_EXERCISE:_
Rewrite the changelog passage from "N2900: Consistent, Warningless, and" down to "guidance from WG21.", putting "Online Meeting" in place of "Virtual Meeting".

_GIVEN TEXT:_
N2900: Consistent, Warningless, and Intuitive Initialization with {}

1. Changelog

1.1. Revision 2 - January 1^st, 2022

Use first-member-initialization behavior consistent with the August/September 2021 Virtual Meeting guidance from WG21.
- Opinion Poll: Would WG14 like to adopt something along the lines of N2727 into C23? 19-1-2 (Yes-No-Abstain). So, clear direction.
- Feedback: "I voted no although I’m in favor in general. I want that union case to be the first member. I also want more clarity."
Removed restriction on VLAs is not optional as Committee gave an opinion poll to put it in:
- Opinion Poll: Would WG14 like something along the lines of lifting the restrictions from VLA’s to be initialize-able by an empty initializer as specified in N2727? 15-0-6 (Yes-No-Abstain). So clear direction.
- No additional vote feedback.

_GIVEN ENTRIES:_
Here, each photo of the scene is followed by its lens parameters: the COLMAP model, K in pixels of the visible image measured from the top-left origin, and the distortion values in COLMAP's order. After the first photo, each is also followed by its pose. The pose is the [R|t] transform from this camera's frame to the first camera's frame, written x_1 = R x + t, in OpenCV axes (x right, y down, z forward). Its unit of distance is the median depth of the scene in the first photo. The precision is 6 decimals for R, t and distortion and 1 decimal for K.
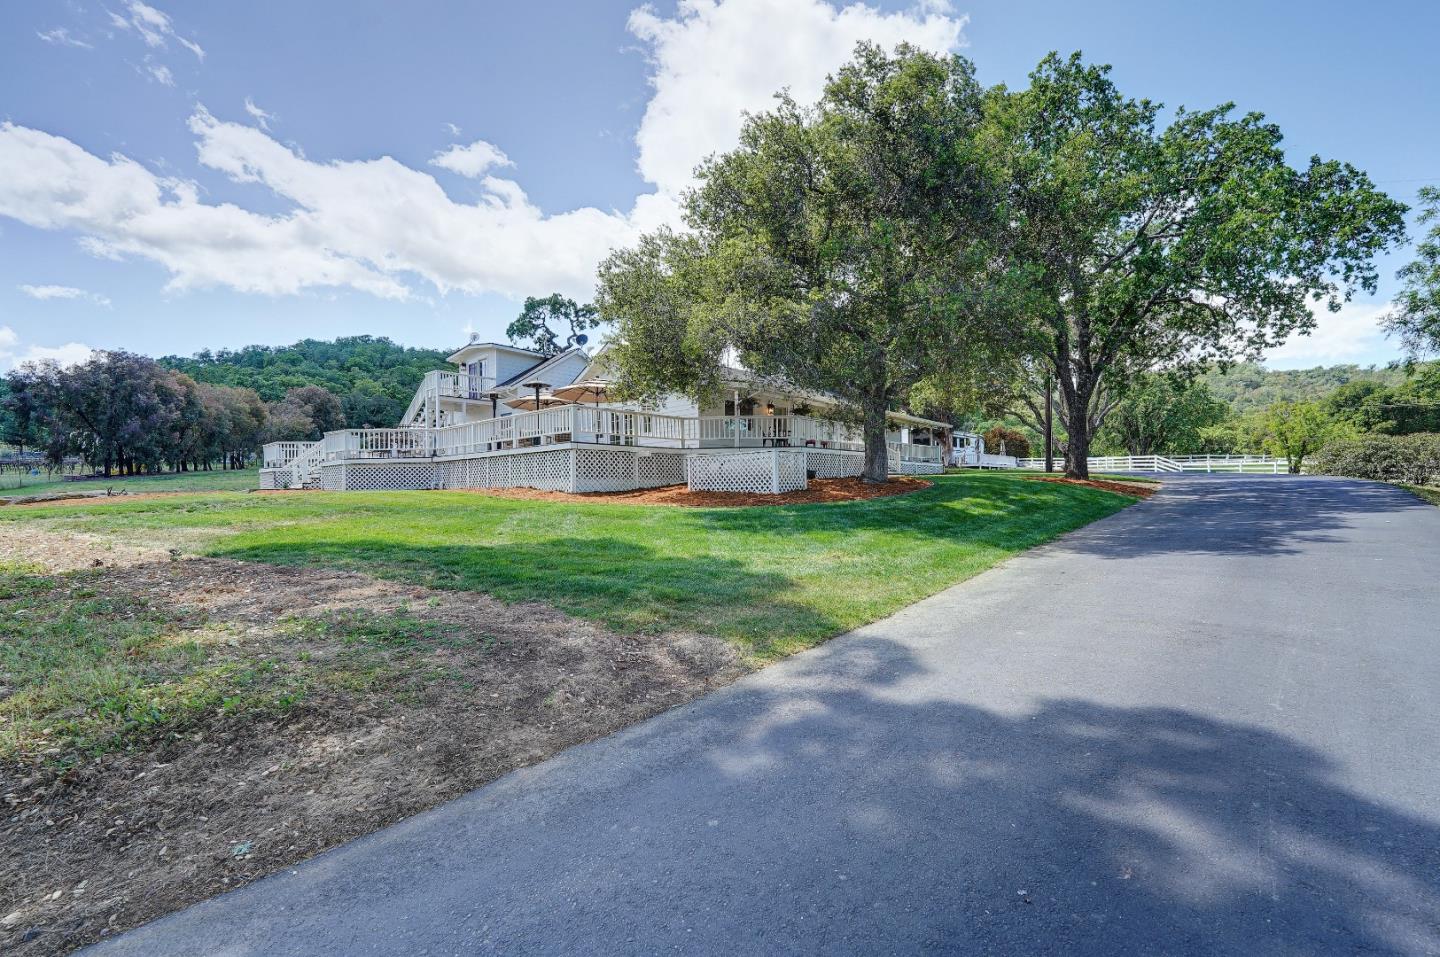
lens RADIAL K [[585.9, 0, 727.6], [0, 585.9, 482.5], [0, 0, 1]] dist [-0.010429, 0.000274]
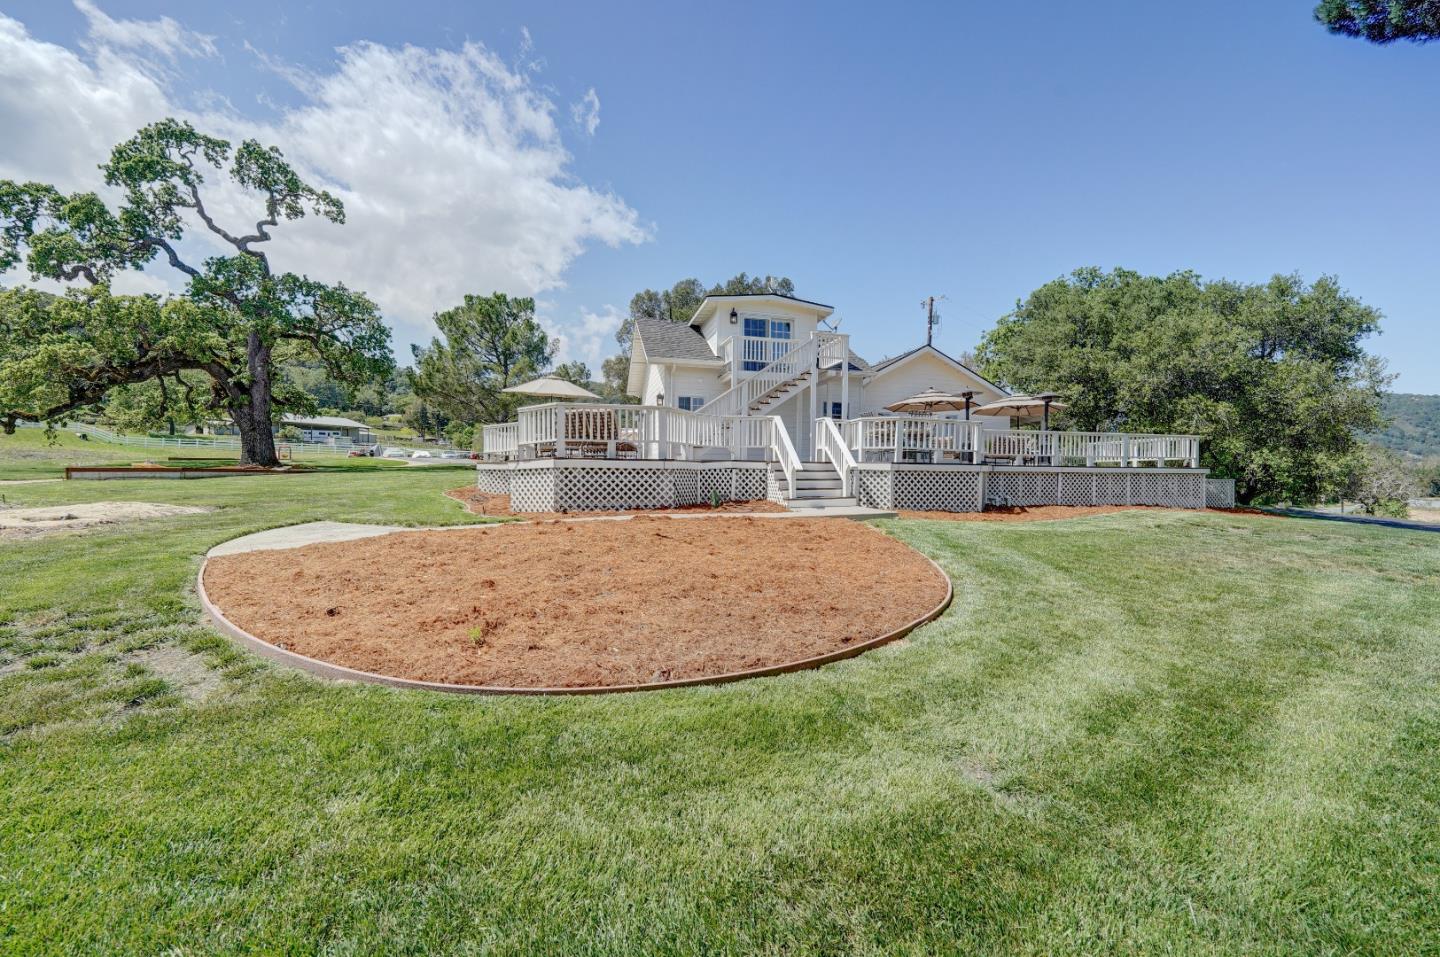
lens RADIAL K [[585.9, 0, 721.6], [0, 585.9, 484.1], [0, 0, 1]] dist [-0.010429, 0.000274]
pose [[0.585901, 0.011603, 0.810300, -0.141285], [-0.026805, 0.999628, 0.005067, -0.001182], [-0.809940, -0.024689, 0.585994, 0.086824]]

...

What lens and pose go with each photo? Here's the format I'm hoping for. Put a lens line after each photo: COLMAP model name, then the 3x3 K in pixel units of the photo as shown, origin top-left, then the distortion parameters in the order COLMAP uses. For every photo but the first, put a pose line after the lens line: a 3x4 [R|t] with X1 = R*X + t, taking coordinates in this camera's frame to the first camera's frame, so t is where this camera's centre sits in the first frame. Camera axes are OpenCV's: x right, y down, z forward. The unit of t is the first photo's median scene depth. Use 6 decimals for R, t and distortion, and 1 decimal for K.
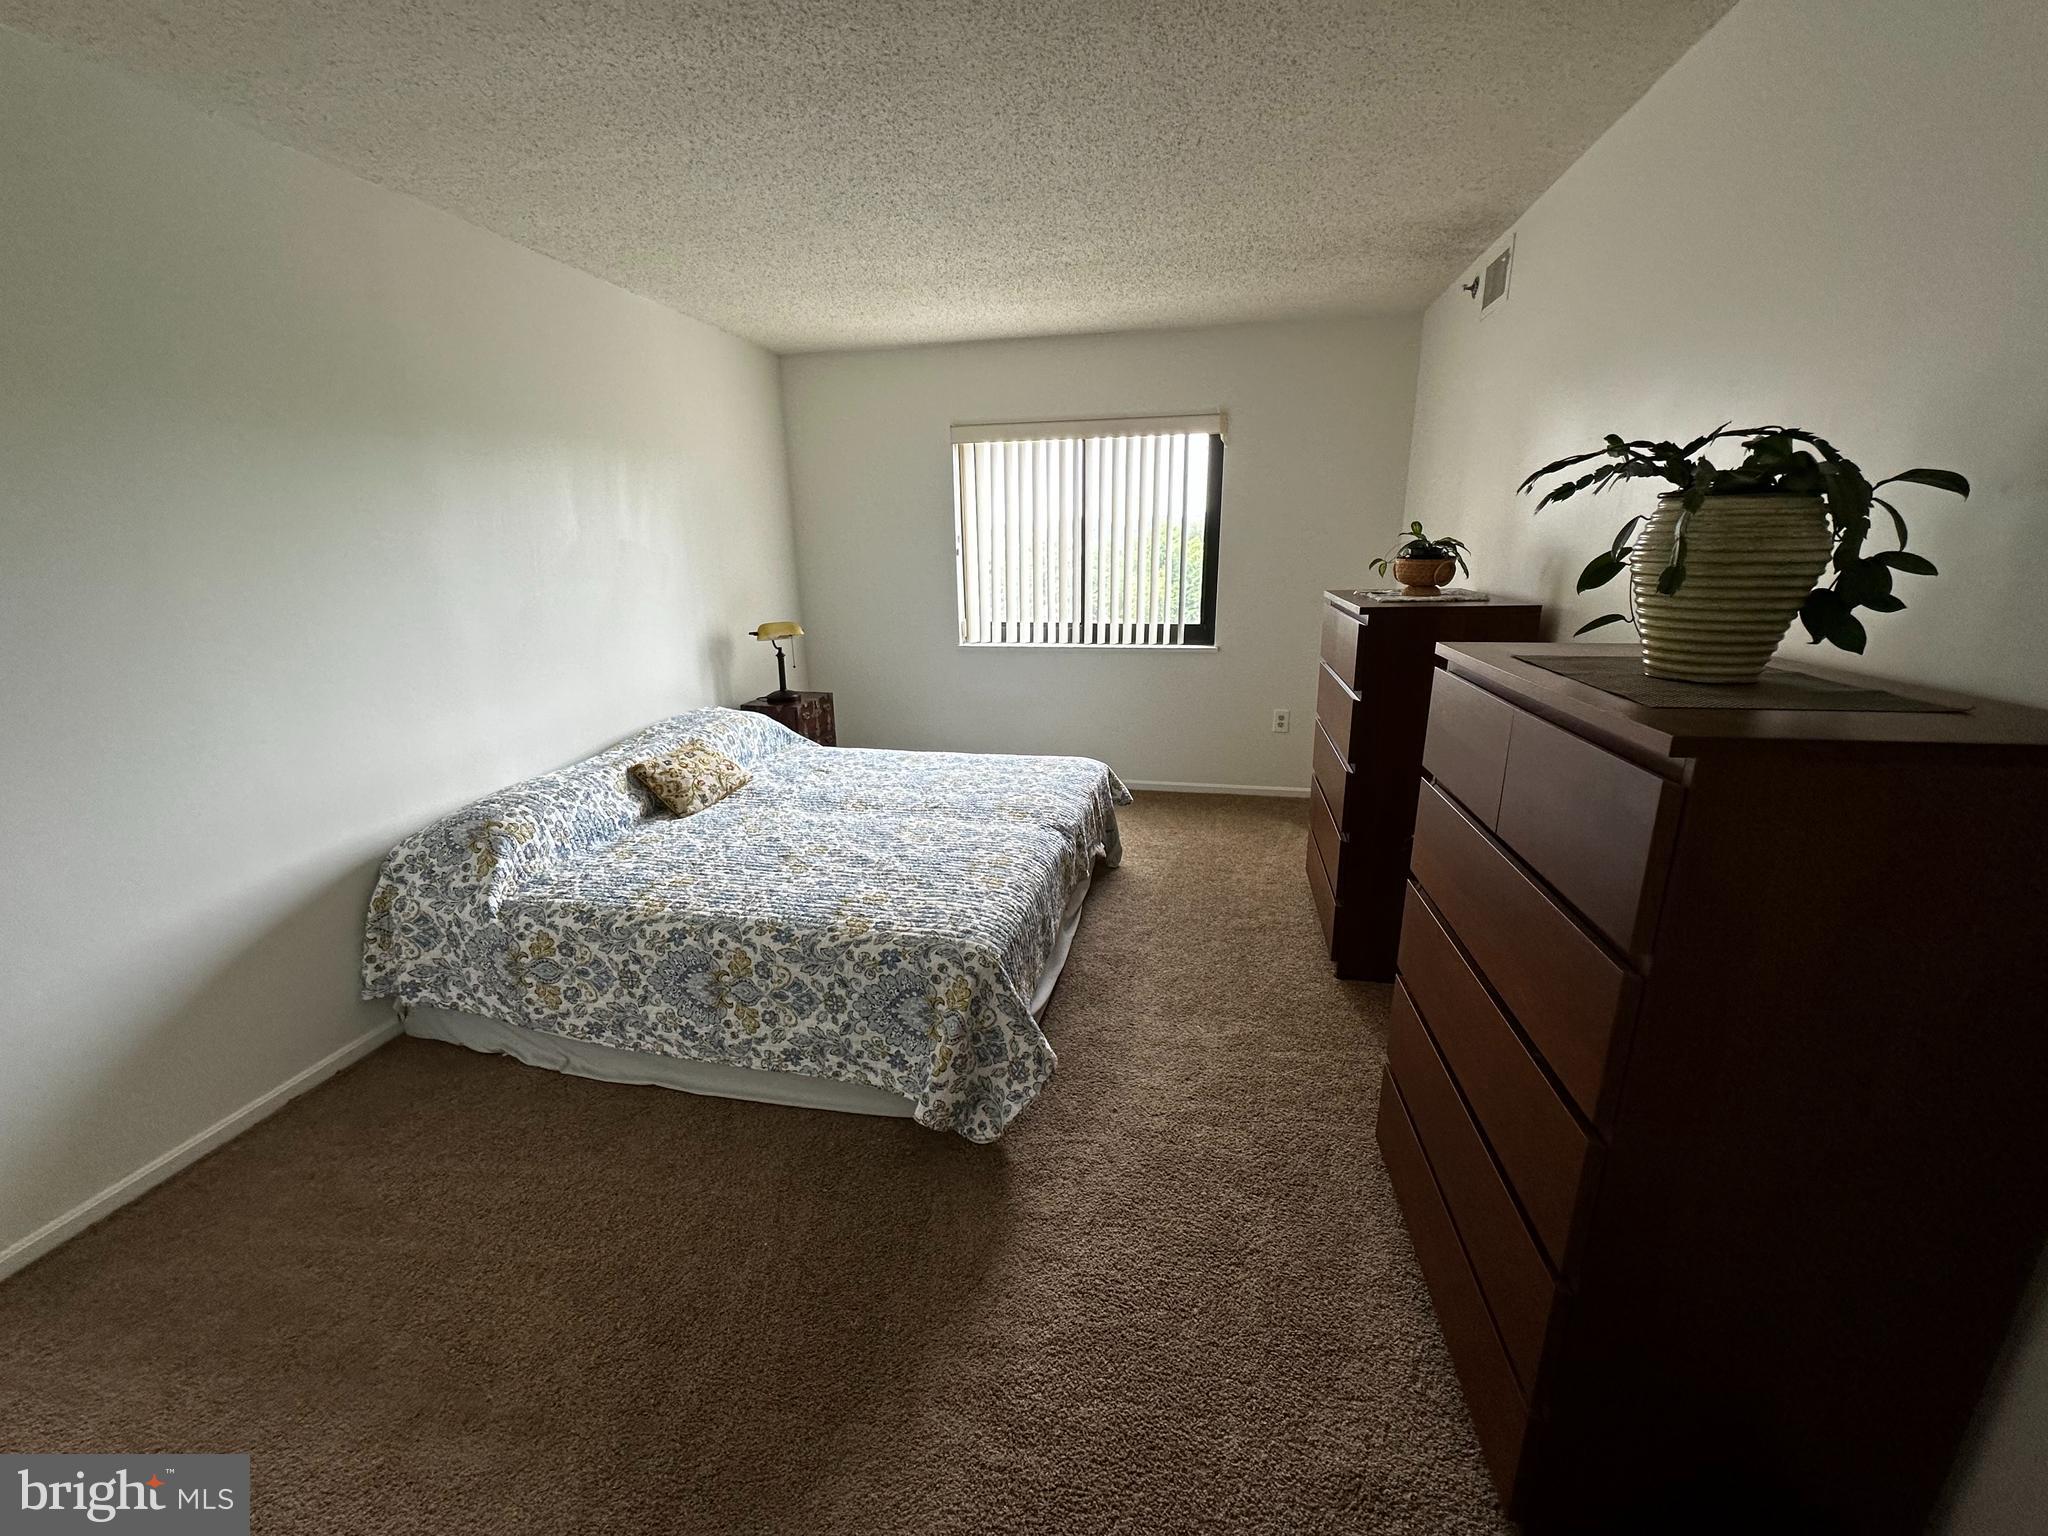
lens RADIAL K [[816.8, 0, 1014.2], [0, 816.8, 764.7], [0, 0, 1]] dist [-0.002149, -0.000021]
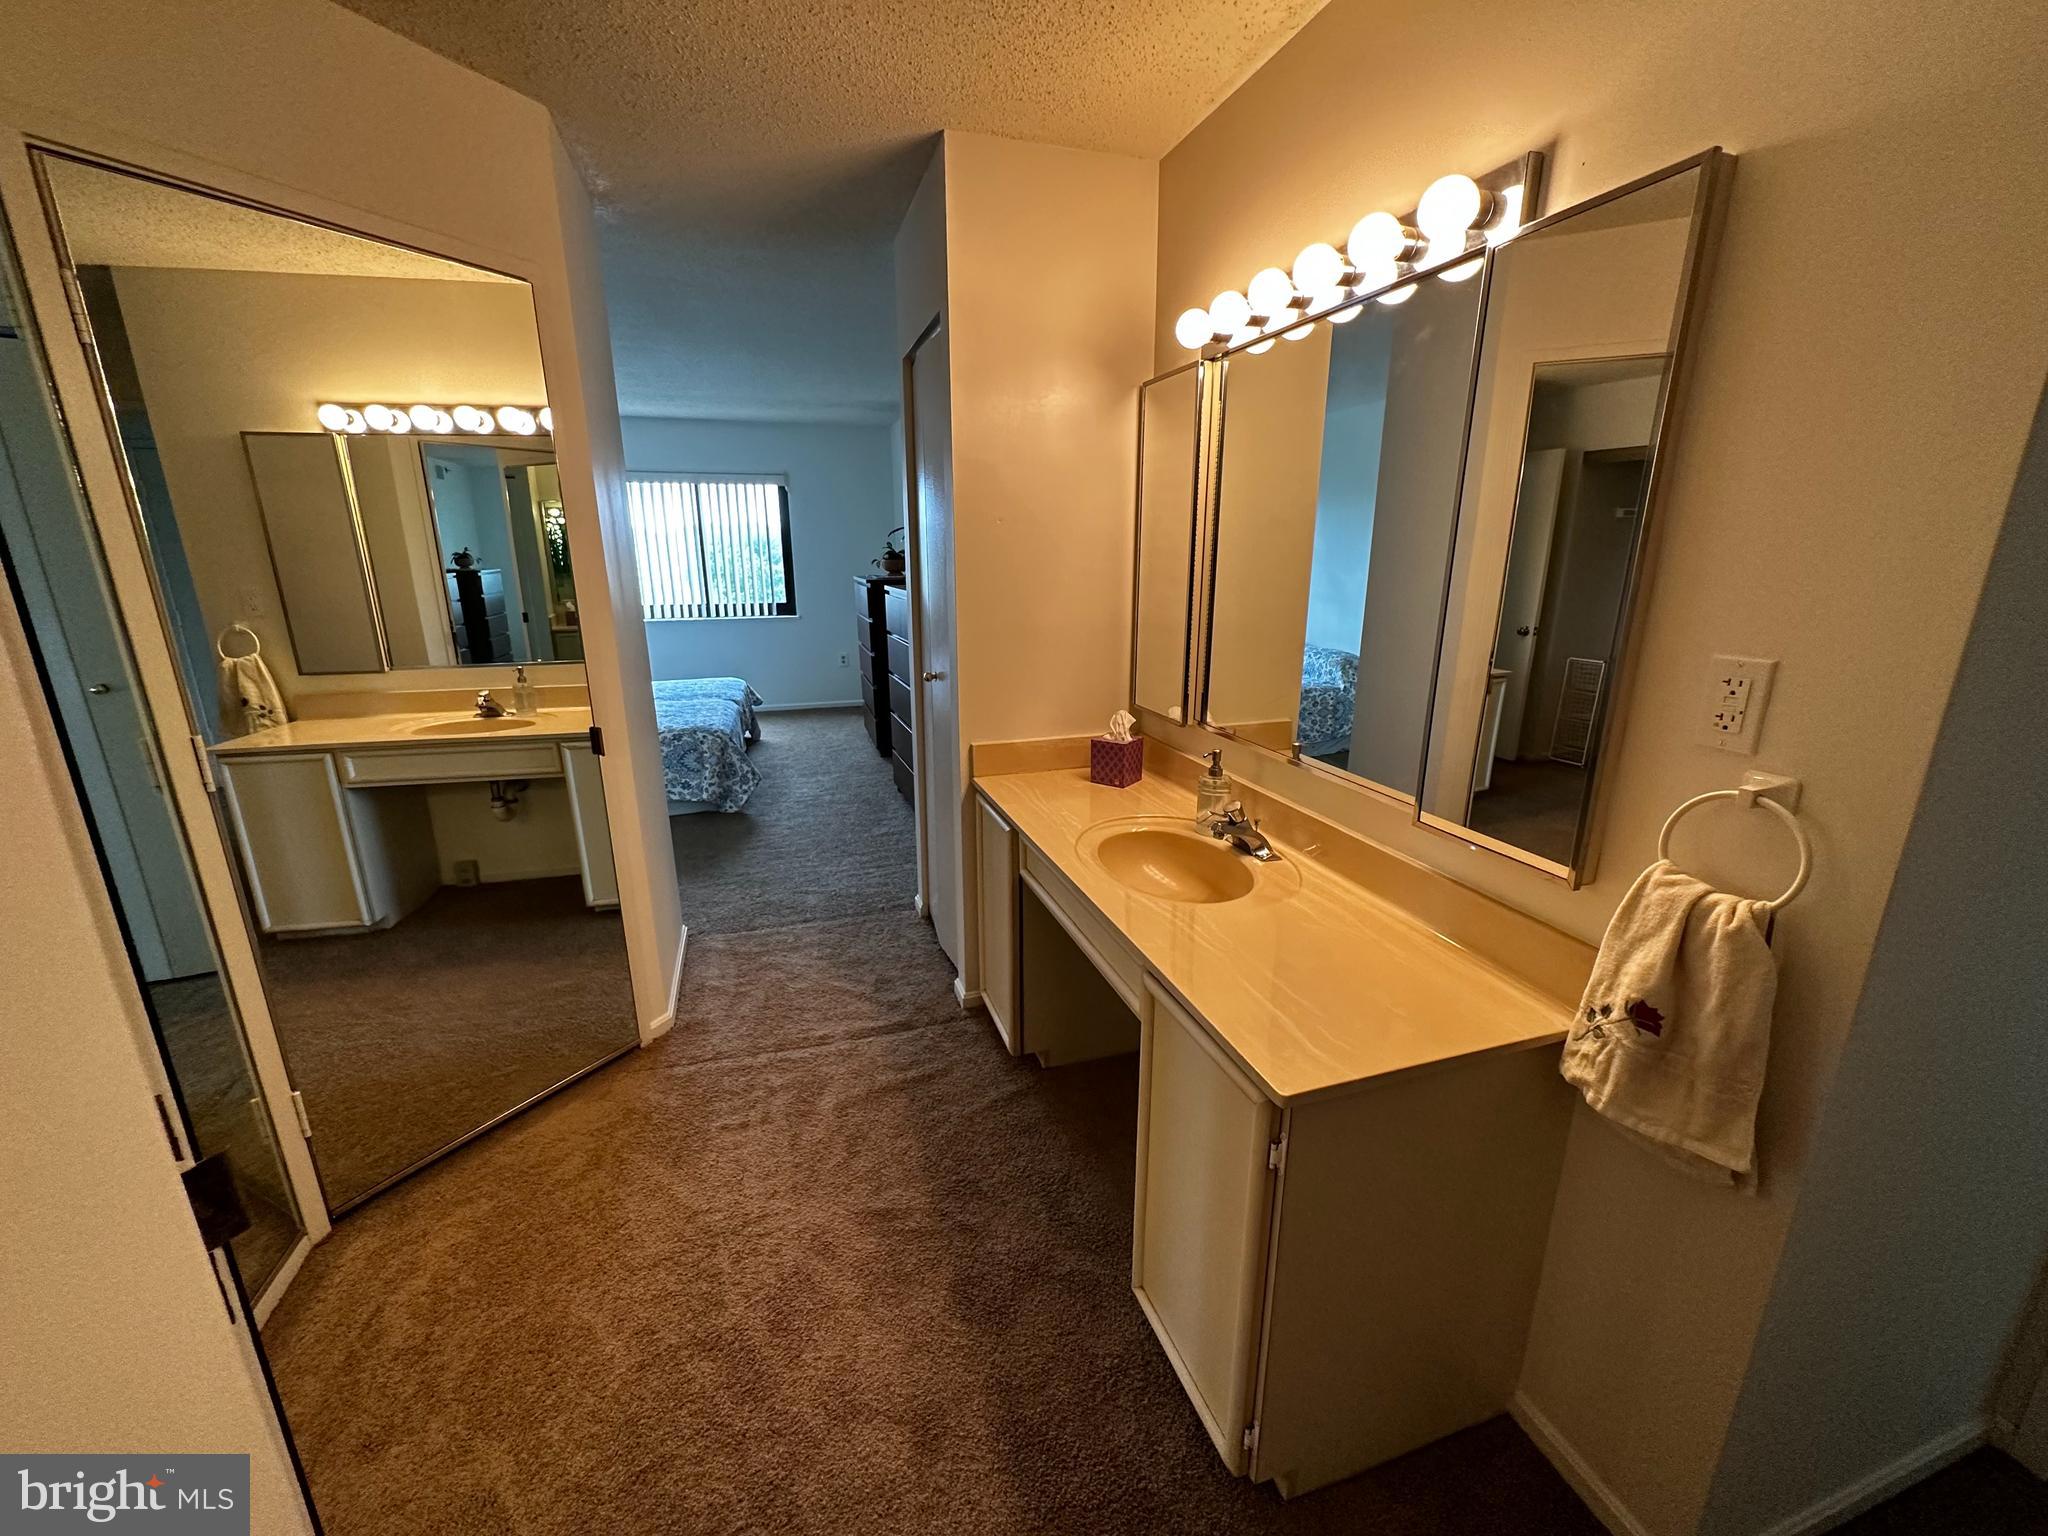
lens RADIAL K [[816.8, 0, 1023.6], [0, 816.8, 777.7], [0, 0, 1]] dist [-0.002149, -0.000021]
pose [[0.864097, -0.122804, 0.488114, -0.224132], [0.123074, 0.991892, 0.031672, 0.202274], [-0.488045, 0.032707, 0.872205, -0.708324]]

_TASK ANSWER:_
N2900: Consistent, Warningless, and Intuitive Initialization with {}

1. Changelog

1.1. Revision 2 - January 1^st, 2022

Use first-member-initialization behavior consistent with the August/September 2021 Online Meeting guidance from WG21.